> _REQUIRED WORK_
Using the data below, return the stretch from the line that contains "right hip: (699, 408)" through the line that contains "right eye: (803, 418)", both included, exactly as it stands and nothing beyond it.

> _EXCERPTED DATA_
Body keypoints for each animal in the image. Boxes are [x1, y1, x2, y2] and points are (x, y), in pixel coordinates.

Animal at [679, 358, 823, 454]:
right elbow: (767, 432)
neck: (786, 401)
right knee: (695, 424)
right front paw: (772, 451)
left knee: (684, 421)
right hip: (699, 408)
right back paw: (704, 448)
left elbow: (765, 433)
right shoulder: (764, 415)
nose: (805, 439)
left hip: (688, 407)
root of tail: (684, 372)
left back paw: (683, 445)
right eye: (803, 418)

* * *

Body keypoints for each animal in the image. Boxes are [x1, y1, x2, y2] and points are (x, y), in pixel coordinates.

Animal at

> _RESULT OF THE TASK_
right hip: (699, 408)
right back paw: (704, 448)
left elbow: (765, 433)
right shoulder: (764, 415)
nose: (805, 439)
left hip: (688, 407)
root of tail: (684, 372)
left back paw: (683, 445)
right eye: (803, 418)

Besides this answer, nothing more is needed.